Large language models (LLMs) often suffer from hallucination, generating factually incorrect statements when handling questions beyond their knowledge and perception. Retrieval-augmented generation (RAG) addresses this by retrieving query-relevant contexts from knowledge bases to support LLM reasoning. Recent advances leverage pre-constructed graphs to capture the relational connections among distributed documents, showing remarkable performance in complex tasks. However, existing Graph-based RAG (GraphRAG) methods rely on a costly process to transform the corpus into a graph, introducing overwhelming token cost and update latency. Moreover, real-world queries vary in type and complexity, requiring different logic structures for accurate reasoning. The pre-built graph may not align with these required structures, resulting in ineffective knowledge retrieval. To this end, we propose a Logic-aware Retrieval Augmented Generation framework (LogicRAG) that dynamically extracts reasoning structures at inference time to guide adaptive retrieval without any pre-built graph. LogicRAG begins by decomposing the input query into a set of subproblems and constructing a directed acyclic graph (DAG) to model the logical dependencies among them.

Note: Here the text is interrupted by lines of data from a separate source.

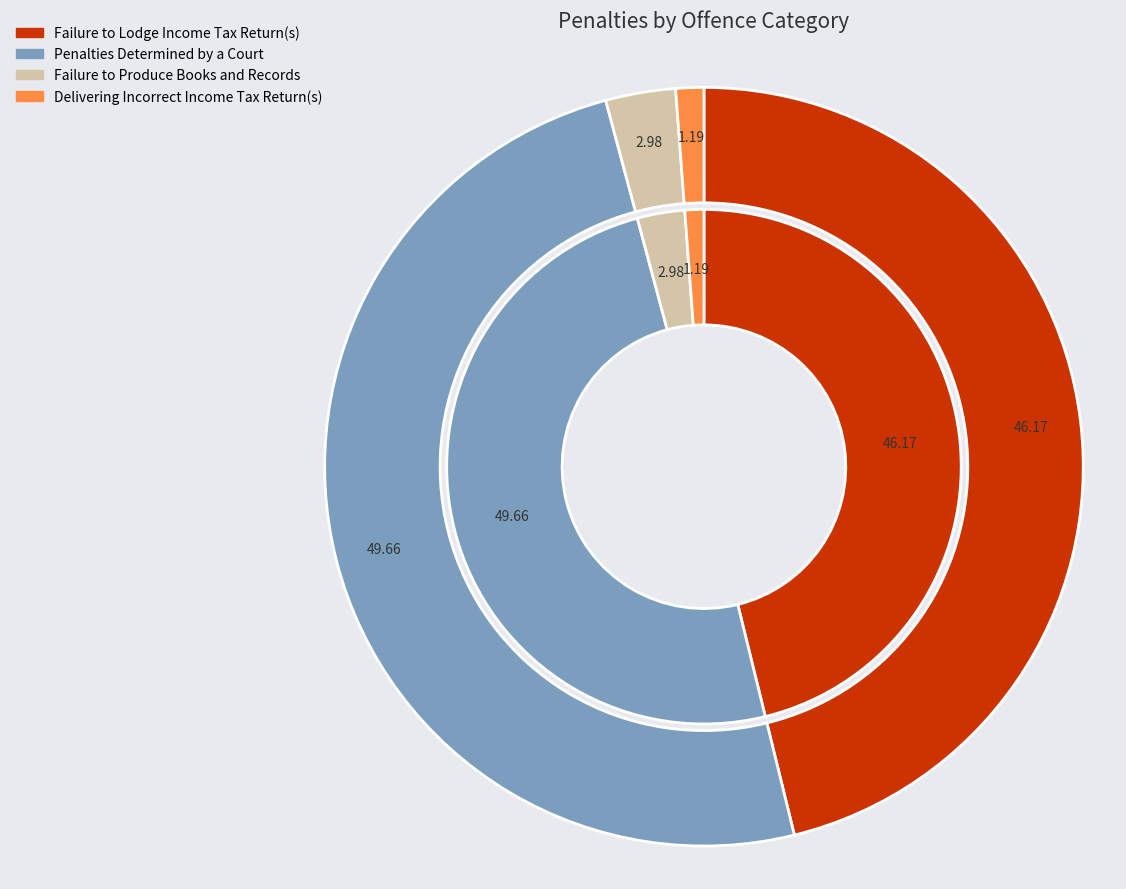

What is the total percentage of PENALTIES DETERMINED BY A COURT and MISUSE OF MARKED MINERAL OIL?

49.7%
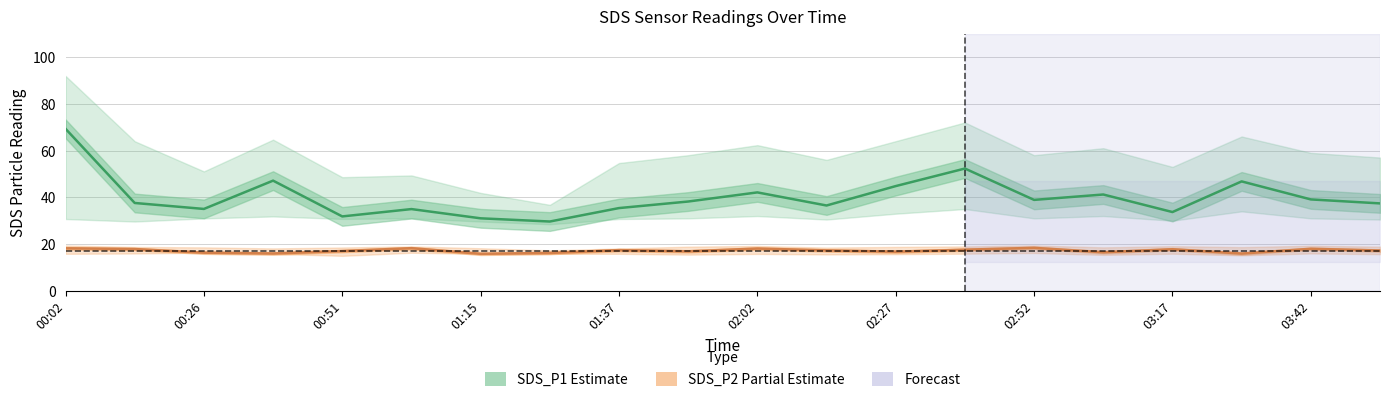

Rank the categories by SDS_P2 value from highest to lowest.

02:52, 01:03, 00:02, 02:02, 03:42, 00:14, 03:17, 02:40, 01:37, 02:15, 03:55, 00:51, 01:50, 02:27, 03:05, 00:26, 01:28, 00:39, 03:30, 01:15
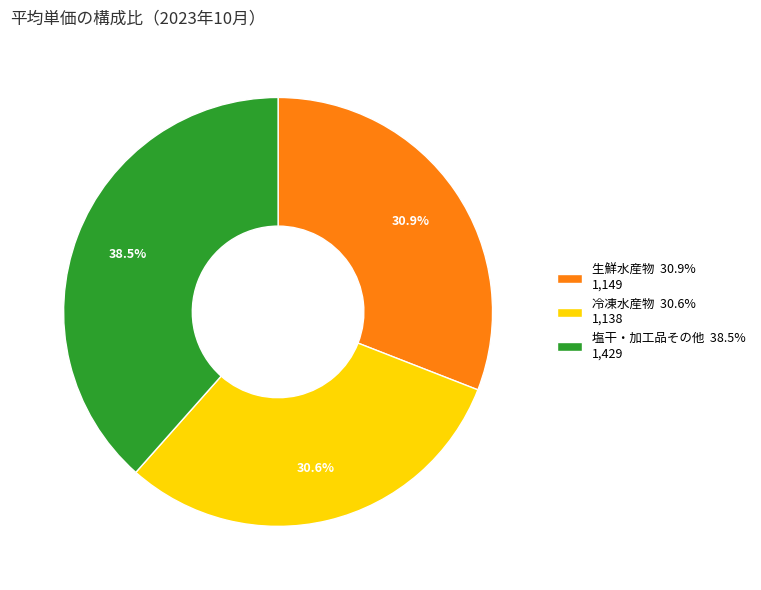

To the nearest percent, what is the average slice percentage?

33%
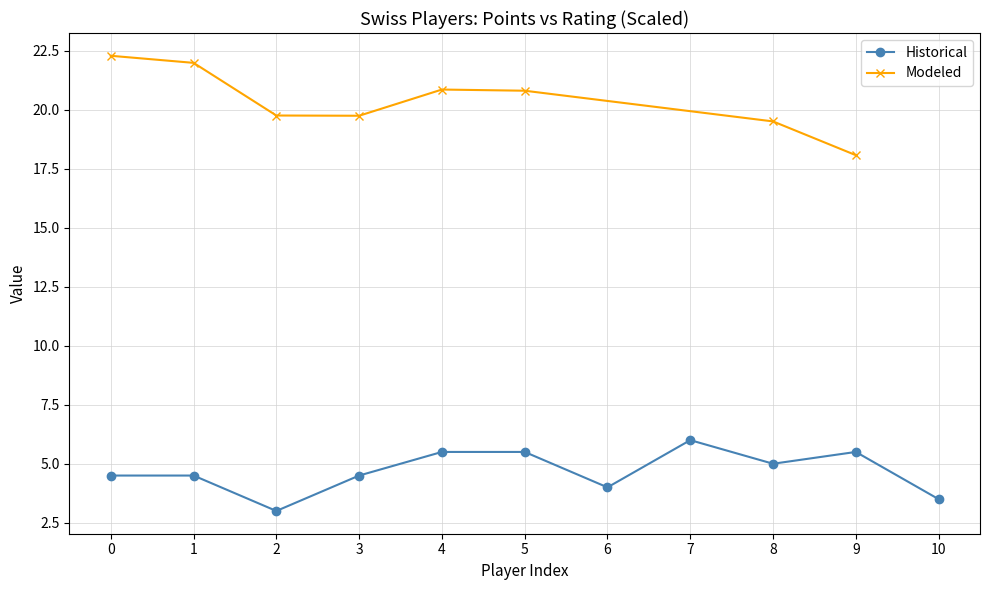

In Historical, how many points are lower than both neighbors (excluding endpoints)?

3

To support coherent multi-step reasoning, LogicRAG then linearizes the graph using topological sort, so that subproblems can be addressed in a logically consistent order. Besides, LogicRAG applies graph pruning to reduce redundant retrieval and uses context pruning to filter irrelevant context, significantly reducing the overall token cost. Extensive experiments demonstrate that LogicRAG achieves both superior performance and efficiency compared to state-of-the-art baselines.

Generated from available metadata and abstract on 2026-07-14 using Claude.